EPA feels the heat over TMDL proposals, too


WASHINGTON – Coinciding with the Ohio Farm Bureau county presidents’ trip to Washington last week, on March 13, EPA Administrator Christie Whitman officially withdrew the July 2000 final Total Maximum Daily Load (TMDL) rule.

The 2000 rule drew more than 34,000 comments and was challenged in court by some two dozen parties.

Congress stopped the rule’s implementation.

Still under review. Whitman said implementation of the existing TMDL program will continue.

EPA is continuing efforts to improve the TMDL program. It has conducted several public meetings and is reviewing its ongoing implementation of the existing program.

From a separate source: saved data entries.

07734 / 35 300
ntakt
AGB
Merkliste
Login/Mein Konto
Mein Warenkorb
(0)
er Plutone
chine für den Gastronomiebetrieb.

Controversial, too. EPA’s Chuck Sutfin, who tackled the topic of TMDLs with the Ohio farm group, admitted the program “has been controversial for a long time.”

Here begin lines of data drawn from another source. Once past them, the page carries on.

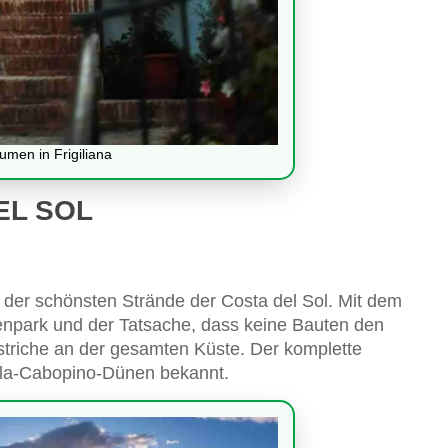
umen in Frigiliana
EL SOL
 der schönsten Strände der Costa del Sol. Mit dem
enpark und der Tatsache, dass keine Bauten den
ndstriche an der gesamten Küste. Der komplette
tola-Cabopino-Dünen bekannt.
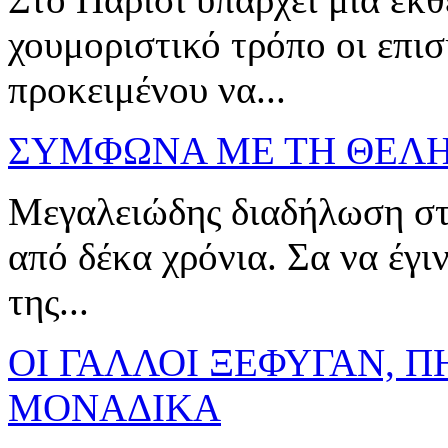
χουμοριστικό τρόπο οι επισ
προκειμένου να...
ΣΥΜΦΩΝΑ ΜΕ ΤΗ ΘΕΛ
Μεγαλειώδης διαδήλωση στο
από δέκα χρόνια. Σα να έγι
της...
ΟΙ ΓΑΛΛΟΙ ΞΕΦΥΓΑΝ, Π
ΜΟΝΑΔΙΚΑ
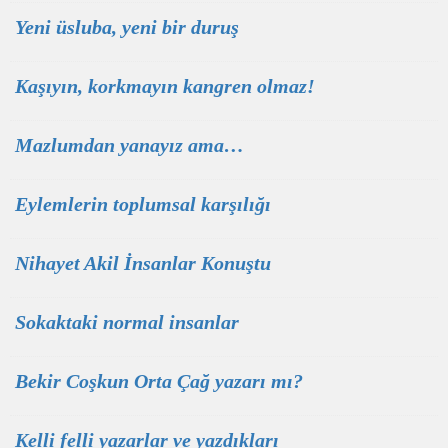
Yeni üsluba, yeni bir duruş
Kaşıyın, korkmayın kangren olmaz!
Mazlumdan yanayız ama…
Eylemlerin toplumsal karşılığı
Nihayet Akil İnsanlar Konuştu
Sokaktaki normal insanlar
Bekir Coşkun Orta Çağ yazarı mı?
Kelli felli yazarlar ve yazdıkları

Sutfin is director of assessment and watershed protection with the agency.

The Clean Water Act requires states to identify waters not meeting water quality standards and to develop plans for cleaning them up.

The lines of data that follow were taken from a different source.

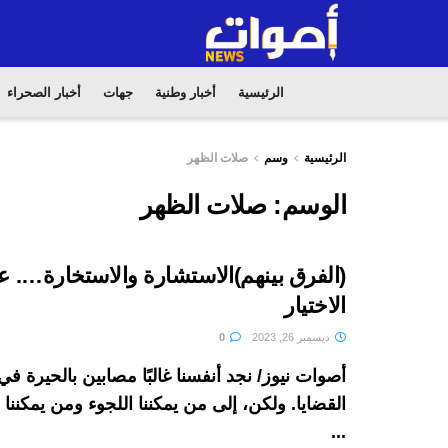
الرئيسية
أخبار وطنية
جهات
أخبار الصحراء
الرئيسية
وسم
صلات الظهر
الوسم:
صلات الظهر
(الفرق بينهم)الاستشارة والاستخارة…. 
الاختيار
ديسمبر 26, 2023
0
أصوات نيوز/ نجد أنفسنا غالبًا مصابين بالحيرة 
القضايا. ولكن، إلى من يمكننا اللجوء ومن يمكنن
...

Basically, the watershed protection program looks at a watershed and creates a document that defines allowable “loading” or existence of pollutants and allocates that loading to both point and nonpoint sources, including agriculture.

The existing rules were created in 1985, but the U.S. EPA was sued in the early 1990s to enforce this program in more than 40 states, including Ohio, and is 20 states are currently required by court order to develop TMDLs.

Just ‘information’ source. The TMDL rule is controversial, Sutfin said, because of the perception that TMDLs force regulatory action on unregulated sources, particularly agriculture.

The rule “is just an information-based document” that informs officials, Sutfin told the Farm Bureau leaders, and there are no plans for TMDLs to become regulatory for nonpoint pollution sources, such as agriculture.

“There’s a perception that there might be [a plan], but that’s just not the case,” he said.

Supreme Court petition. Not so, says the American Farm Bureau Federation.

The federation filed a petition in February asking the U.S. Supreme Court to review a California case regarding TMDLs.

The Farm Bureau said the U.S. 9th Circuit Court incorrectly ruled that nonpoint sources are subject to EPA regulations. The farm group said the Clean Water Act “restricts federal regulation only to point source pollutants, such as end-of-pipe discharges… Nonpoint pollution is regulated by states under a separate section of the Clean Water Act.”